Text extract:
[fix] ShardedDDP - cpu testfix - remove Gloo/CPU by blefaudeux · Pull Request #350 · facebookresearch/fairscale

blefaudeux · 2021-02-01T20:25:19Z

Before submitting

Was this discussed/approved via a Github issue? (no need for typos, doc improvements)
Did you read the contributor guideline?
Did you make sure to update the docs?
Did you write any new necessary tests?

What does this PR do?

Fixes intermittent issues with newer python versions, I could not reproduce locally. I don't think that cpu use is super important really so not loosing much

PR review

Anyone in the community is free to review the PR once the tests have passed.
If we didn't discuss your PR in Github issues there's a high chance it will not be merged.

Did you have fun?

Make sure you had fun coding 🙃

min-xu-ai · 2021-02-01T21:30:09Z

is it only failing on py38? Is so, perhaps skip it only on py38? CPU test can still be useful for testing thing when multiple GPUs are not available. What do you think?

Objectives:
A) Write out the pull request word for word, everything from "blefaudeux · 2021-02-01T20:25:19Z" down to "the contributor guideline?".
B) In the pull request, what does the reviewer propose doing instead of removing the CPU test?

Listed records:

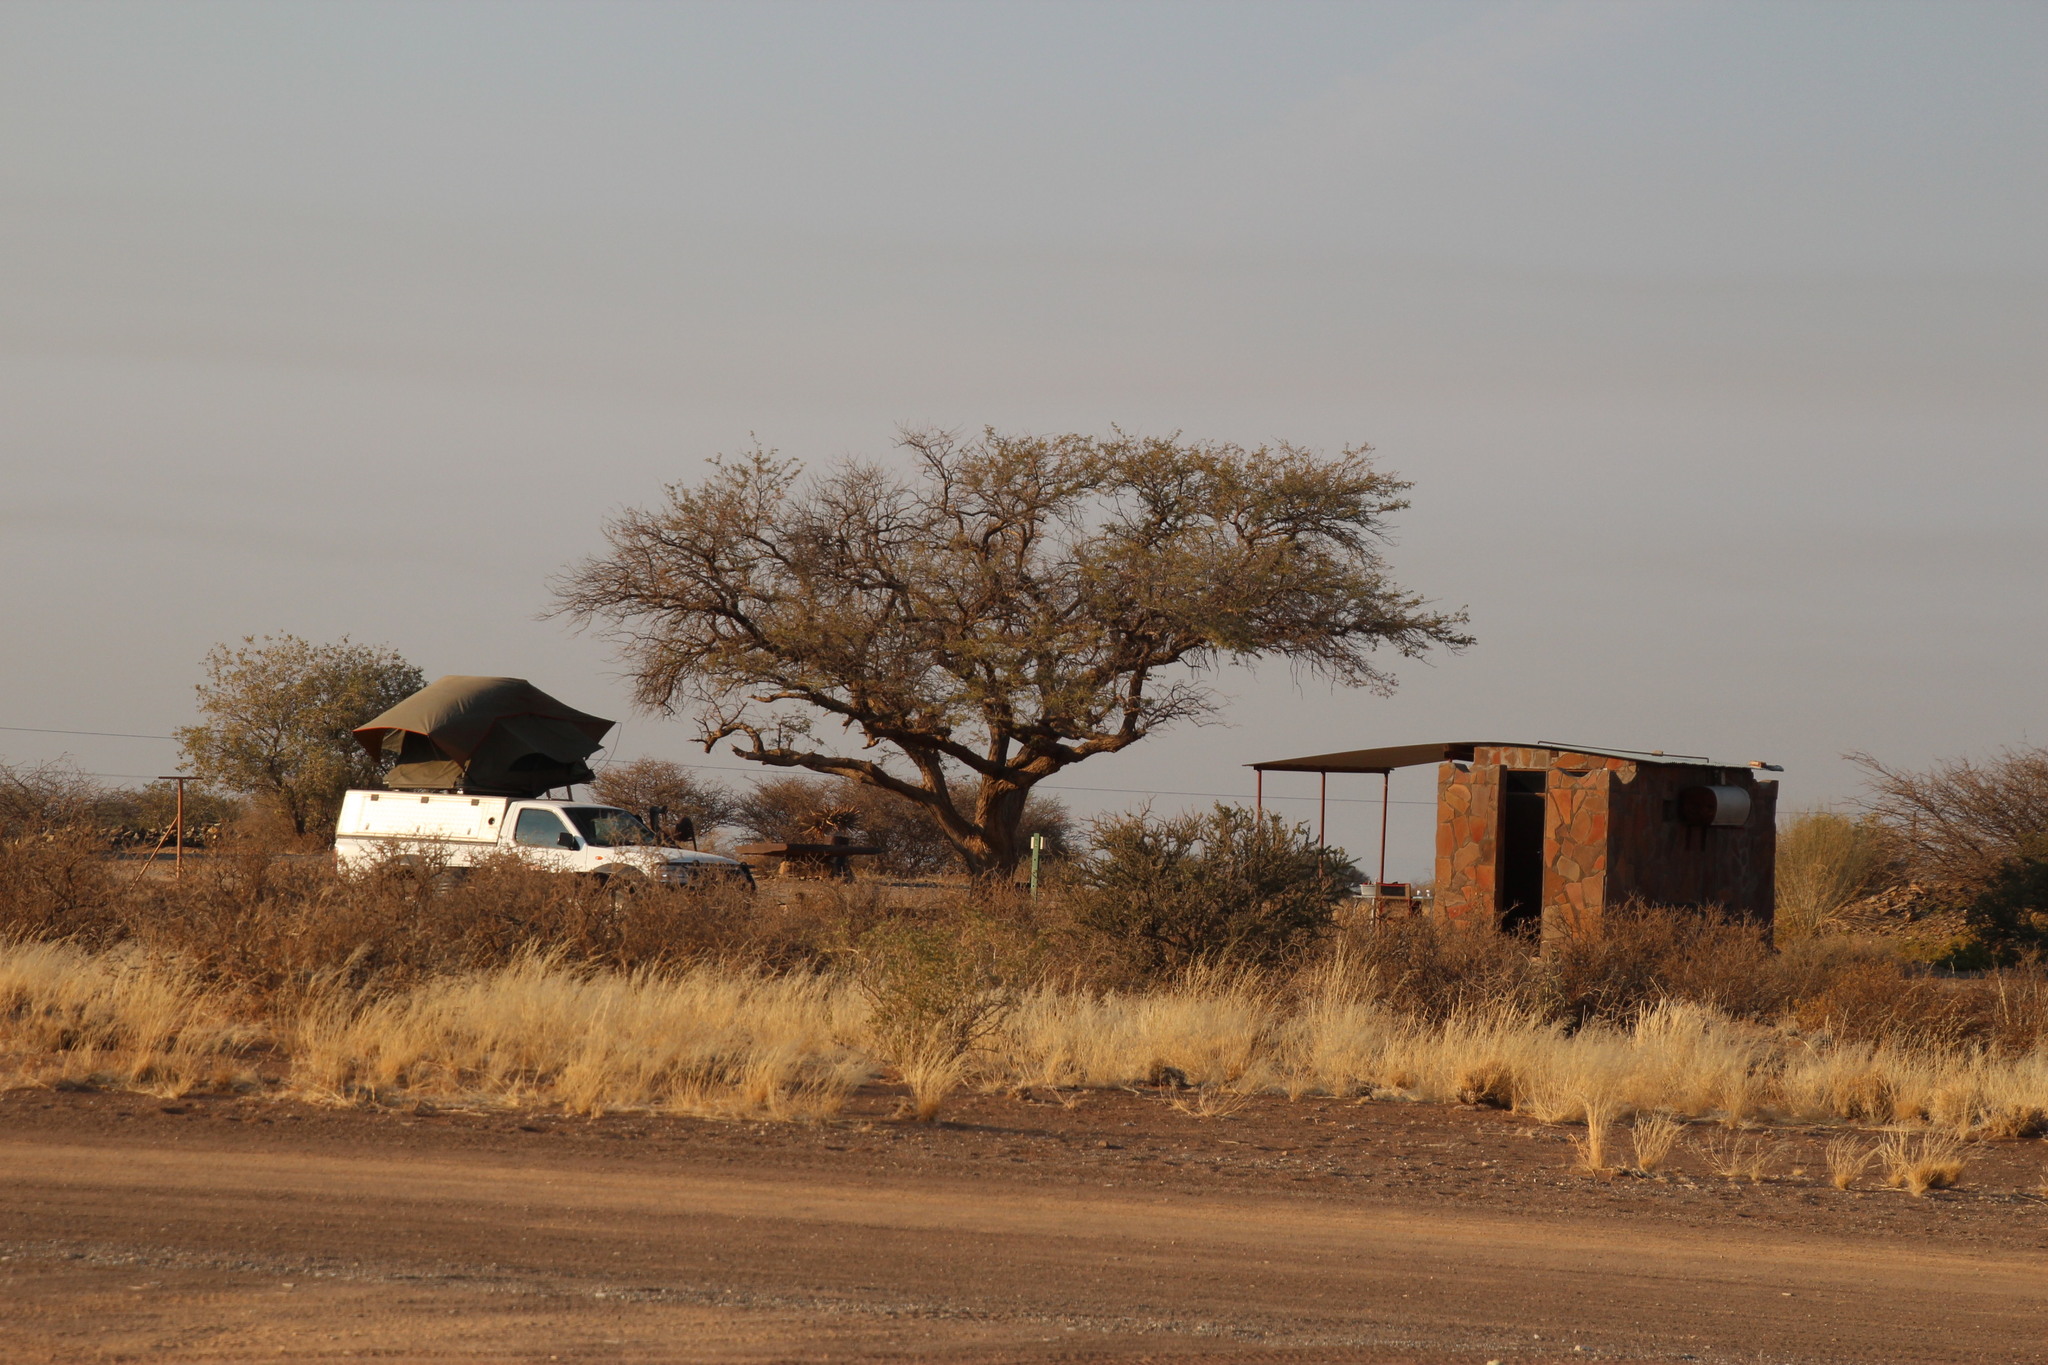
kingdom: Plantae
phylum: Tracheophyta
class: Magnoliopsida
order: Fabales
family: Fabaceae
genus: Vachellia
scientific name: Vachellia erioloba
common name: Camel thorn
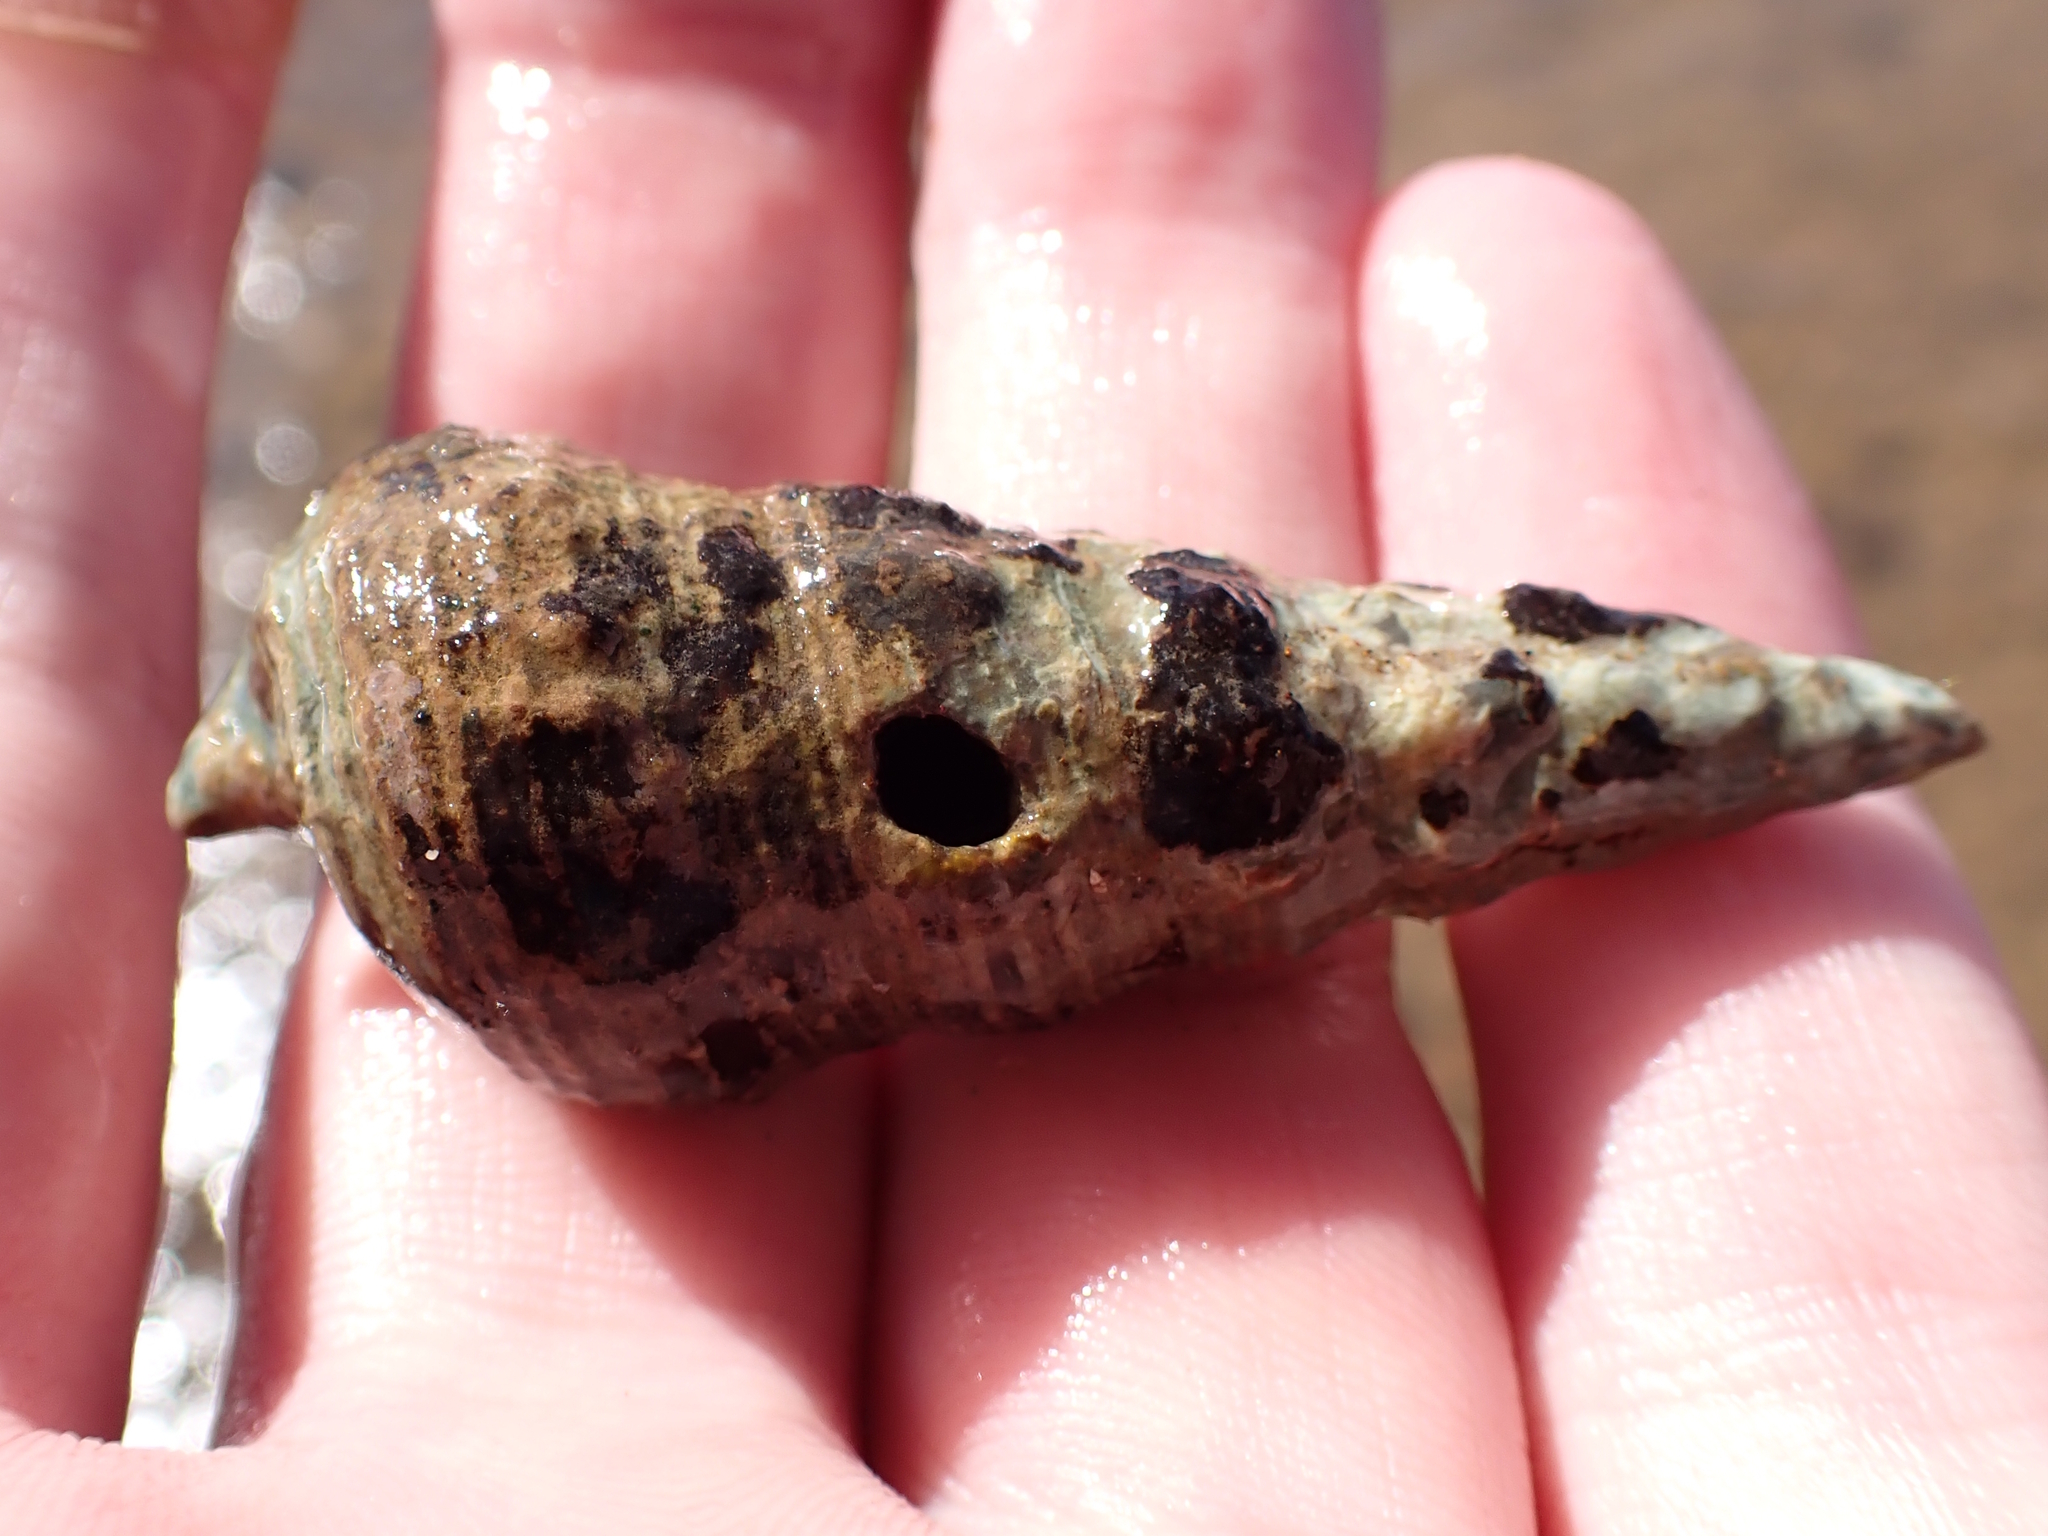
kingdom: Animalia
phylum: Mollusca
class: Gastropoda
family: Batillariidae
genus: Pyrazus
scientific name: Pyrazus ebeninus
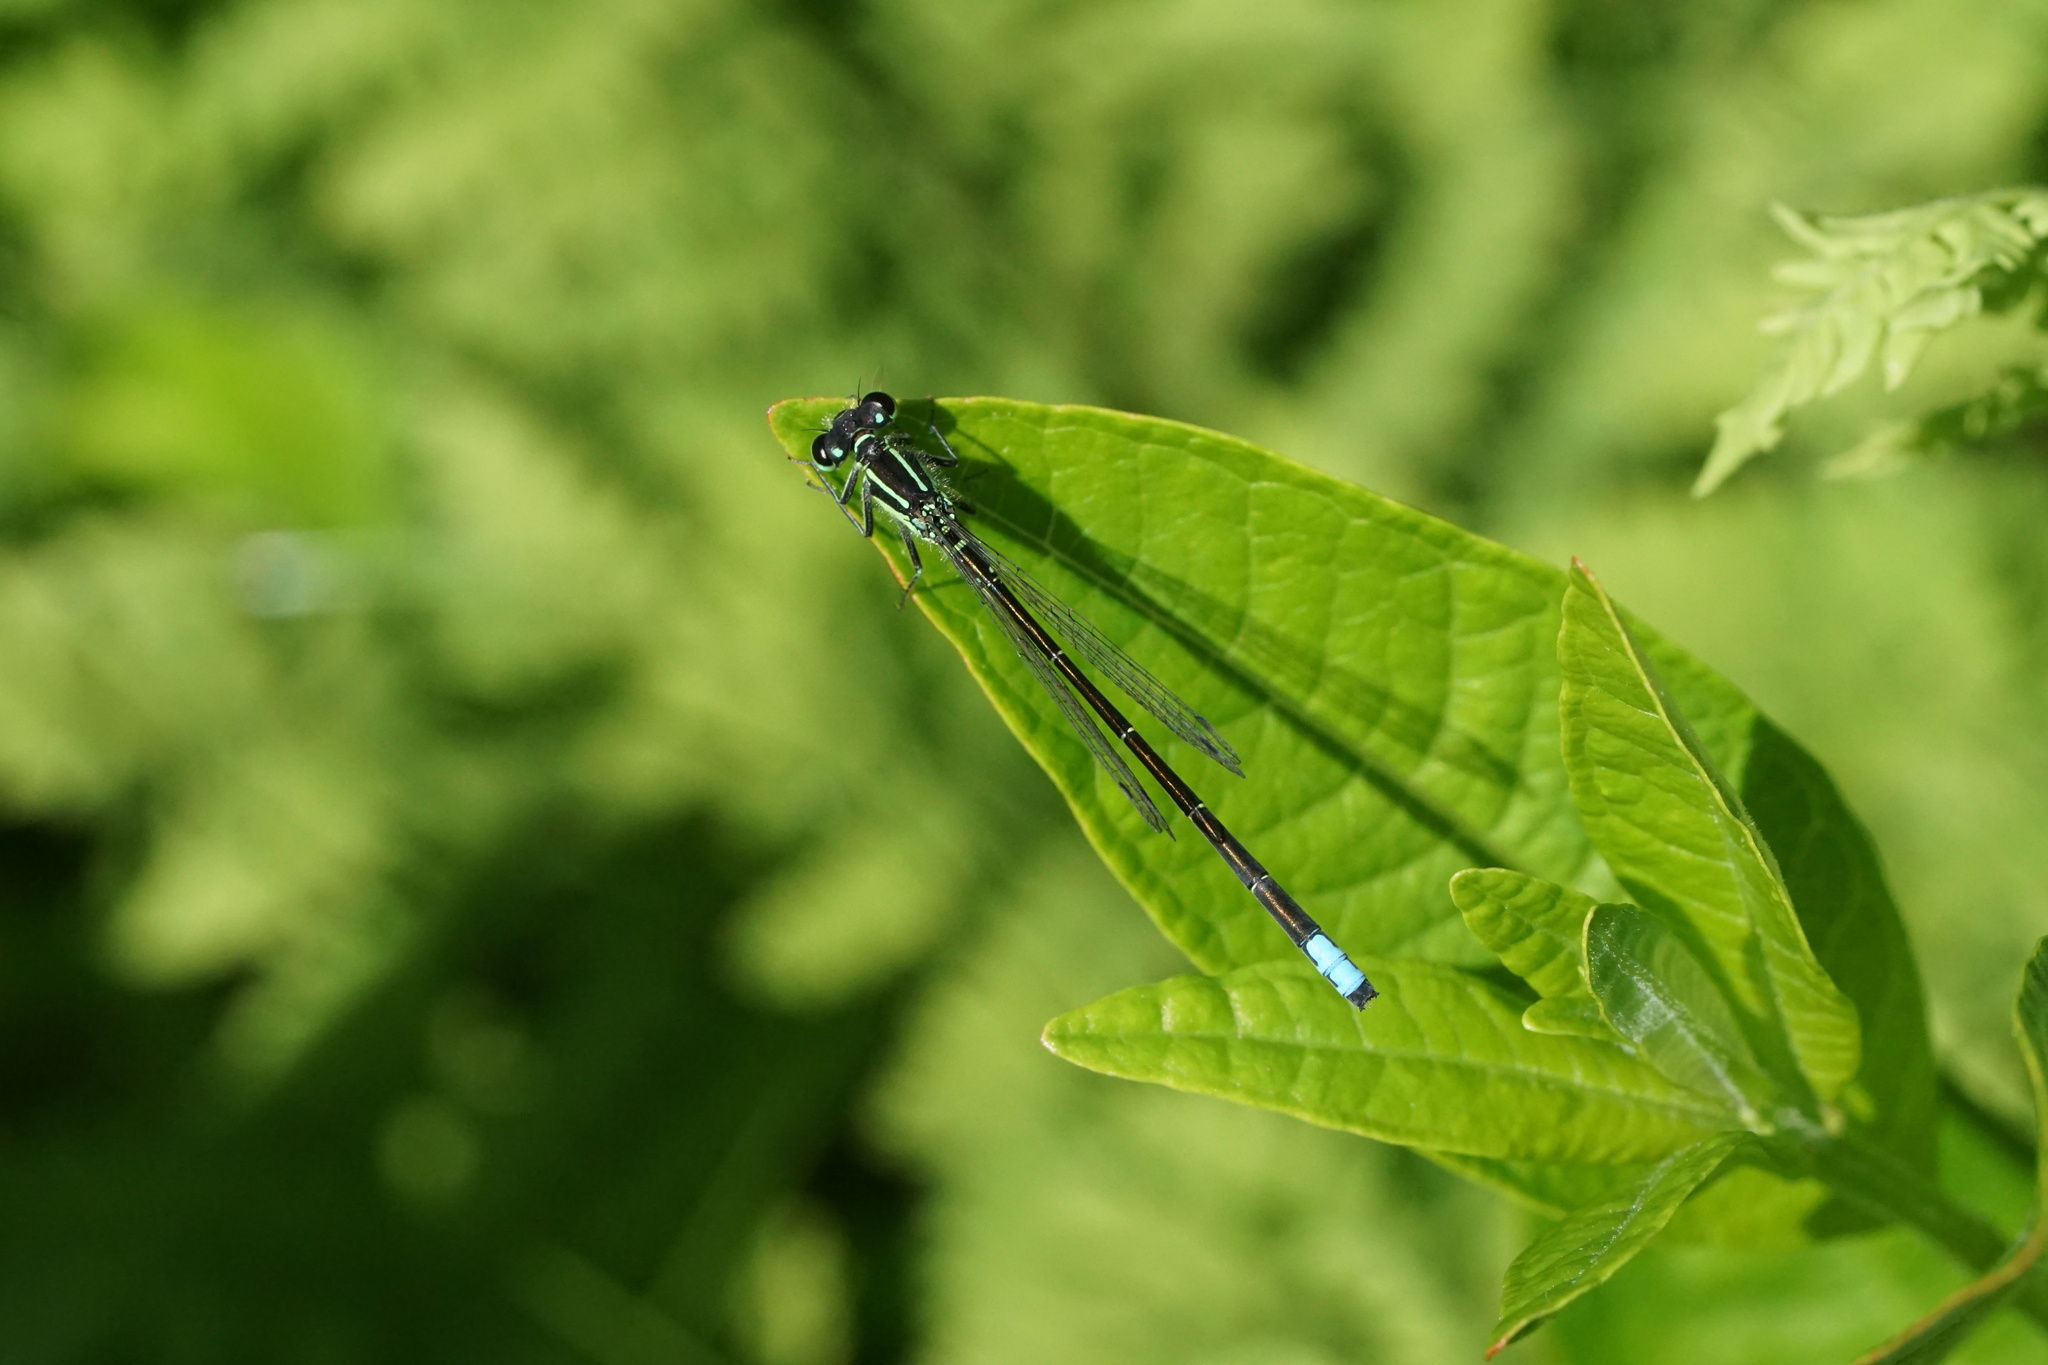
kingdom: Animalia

Outputs:
A)
blefaudeux · 2021-02-01T20:25:19Z

Before submitting

Was this discussed/approved via a Github issue? (no need for typos, doc improvements)
Did you read the contributor guideline?

B) Skipping the test only on py38.